Stored entries:
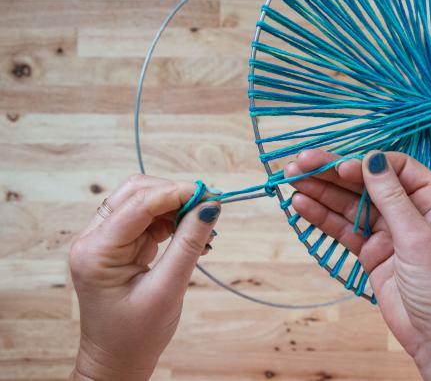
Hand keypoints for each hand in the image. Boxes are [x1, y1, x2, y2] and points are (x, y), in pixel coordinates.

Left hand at [69, 175, 220, 380]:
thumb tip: (211, 207)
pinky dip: (172, 220)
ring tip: (204, 225)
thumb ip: (188, 244)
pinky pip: (148, 218)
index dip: (176, 193)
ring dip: (175, 206)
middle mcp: (95, 239)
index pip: (138, 204)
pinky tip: (192, 233)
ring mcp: (105, 240)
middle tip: (209, 206)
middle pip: (136, 193)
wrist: (117, 362)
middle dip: (174, 194)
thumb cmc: (136, 335)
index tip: (211, 195)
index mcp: (96, 251)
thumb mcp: (167, 290)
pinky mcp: (119, 245)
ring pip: (143, 201)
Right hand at [285, 150, 430, 380]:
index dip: (365, 164)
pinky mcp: (371, 251)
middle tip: (299, 163)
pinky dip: (323, 218)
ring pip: (350, 204)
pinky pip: (344, 229)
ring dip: (321, 192)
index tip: (340, 166)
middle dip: (333, 172)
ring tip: (292, 181)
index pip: (396, 168)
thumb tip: (371, 159)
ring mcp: (388, 231)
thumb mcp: (419, 238)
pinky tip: (302, 205)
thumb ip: (392, 198)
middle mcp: (410, 210)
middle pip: (366, 183)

Problem description: Copy the data exactly. Any picture it contains is to be omitted.

Result for this task:
Hand keypoints for each hand in the image. Boxes are [x1, y1, x2, y2] and points are (x, y), in pixel coordinates.

Left hand at [69, 175, 220, 380]:
thumb tip: (211, 207)
pinky dip: (172, 220)
ring tip: (204, 225)
thumb ip: (188, 244)
pinky pip: (148, 218)
index dip: (176, 193)
ring dip: (175, 206)
middle mcp: (95, 239)
index pip: (138, 204)
pinky tip: (192, 233)
ring mcp: (105, 240)
middle tip: (209, 206)
middle pip: (136, 193)
wrist: (117, 362)
middle dip: (174, 194)
thumb cmc: (136, 335)
index tip: (211, 195)
index mcp: (96, 251)
thumb mcp: (167, 290)
pinky mcp: (119, 245)
ring pip: (143, 201)
Right hand at [285, 150, 430, 380]:
index dip: (365, 164)
pinky mcp: (371, 251)
middle tip: (299, 163)
pinky dip: (323, 218)
ring pip: (350, 204)
pinky pip: (344, 229)
ring dip: (321, 192)
index tip: (340, 166)
middle dip: (333, 172)
ring tip: (292, 181)
index pip: (396, 168)
thumb tip: (371, 159)
ring mcp: (388, 231)
thumb mcp: (419, 238)
pinky tip: (302, 205)
thumb ip: (392, 198)
middle mcp: (410, 210)
middle pip: (366, 183)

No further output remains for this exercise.